暮らしの中で、
道具として価値を持ち、
美しいオブジェクトとして
日常の風景を
作り出してきた鋳物。
変化していくその表情は、
時として人間さながらの、
非常に豊かで、
味わい深い表情を
浮かべます。
鋳物の本質は、
長い時間を蓄えながら、
その刻みゆく今に、
滲み出てくるのです。
砂を固めて作った型に高温で溶かした金属を流し込んでつくられる鋳物(いもの)。
その中でも鉄で作られた鋳物「鋳鉄(ちゅうてつ)」は、古くから身近な素材としてさまざまな道具に使われ、人々と共に時を過ごしてきました。確かな存在感と安心感を湛えた鋳鉄は、現代の生活の中でも変わらずその魅力を放ちます。

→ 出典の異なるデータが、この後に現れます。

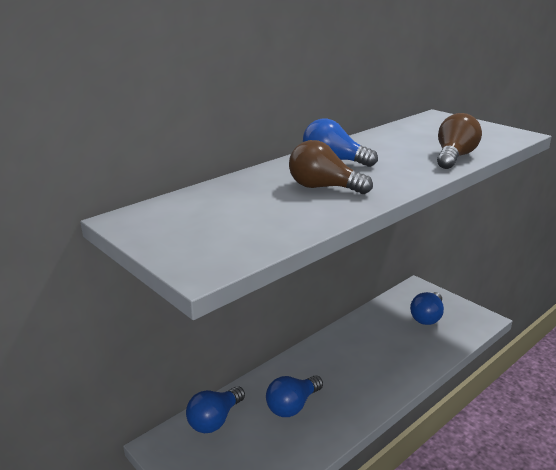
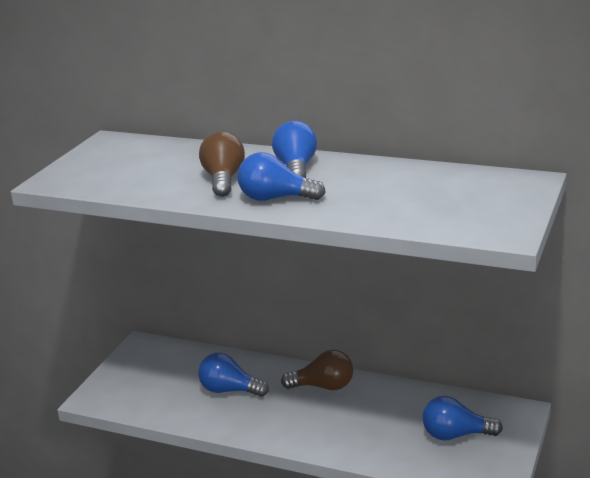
camera: 65 degrees right, 0 degrees up
blue light bulb [186,386,245,433] -> blue light bulb moved to [237,152,326,201]
brown light bulb [437,113,482,169] -> brown light bulb moved to [281,350,353,390]

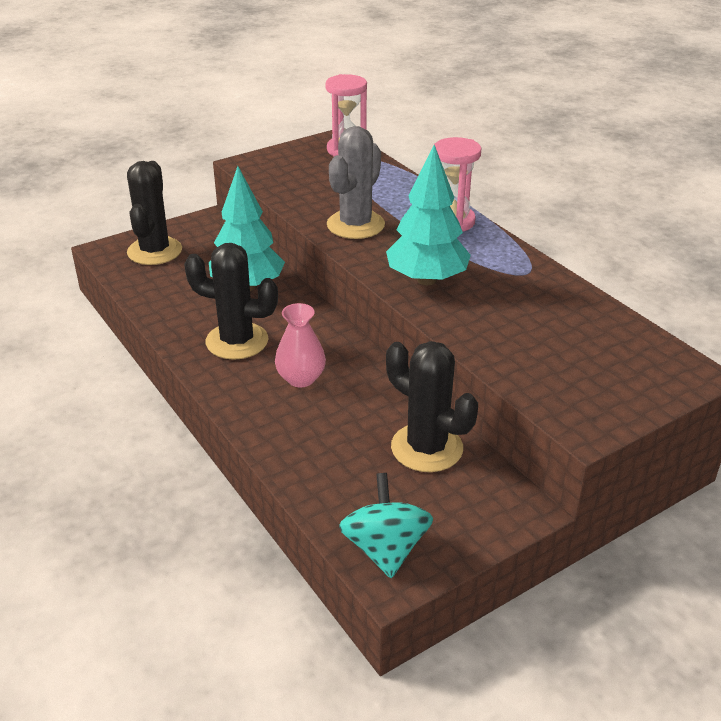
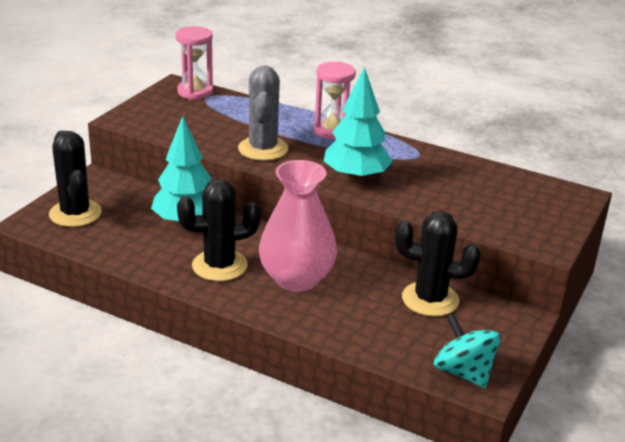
camera: 30 degrees left, 5 degrees down
pink vase [275,303,326,387] -> pink vase [259,160,337,292], size x1.80

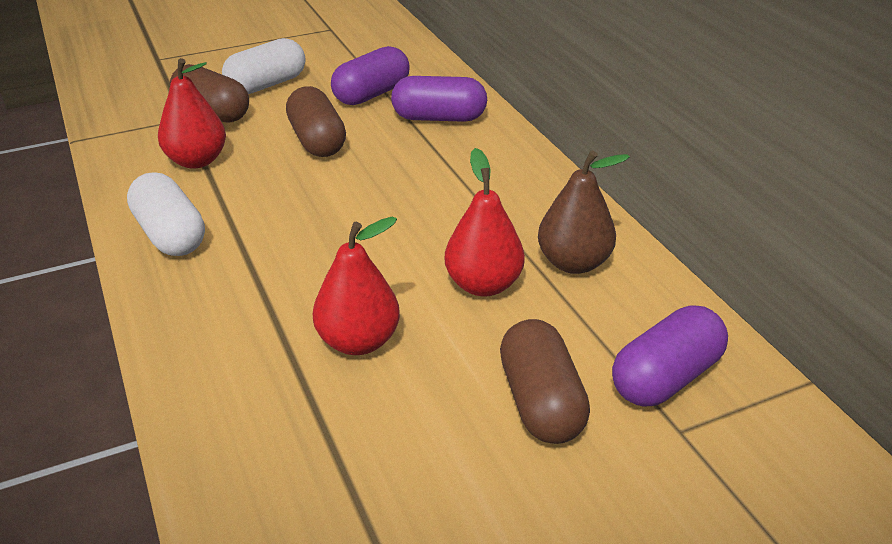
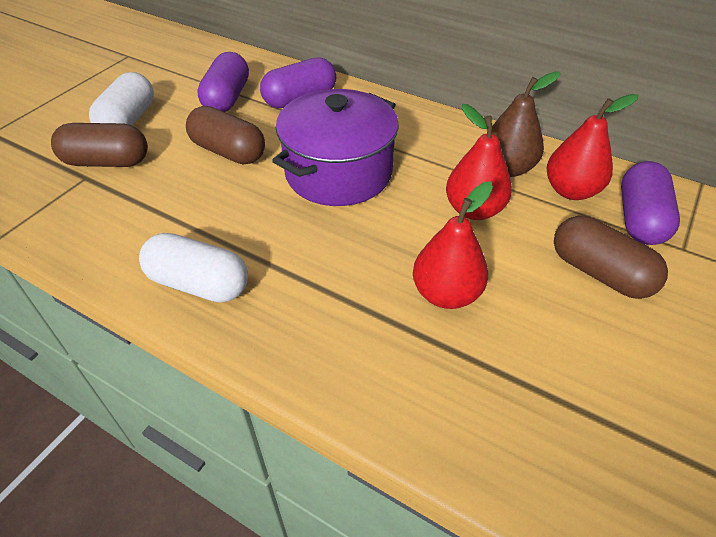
camera: 35 degrees left, 10 degrees up
red pear [158,58,226,168] -> red pear moved to [547,94,638,200]
none -> purple pot [272,89,399,206]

長い時を経て作りだされる「錆び」、人々が幾度も触れてきた「痕跡」、そして、古くより作り続けられてきた鋳物そのものが持つ「表情」。鋳物の本質を「蓄積された時の記憶」と捉え、時間をかけて朽ちていく様を美しく表現してます。
鉄のもつ重厚感はそのままに、冷たさを和らげてくれる鋳物ならではの穏やかな曲面。鋳肌の素朴さと相まって、温かみを感じさせてくれます。その存在は、生活の中に美しい所作を生み出しささやかな上品さをもって空間を演出します。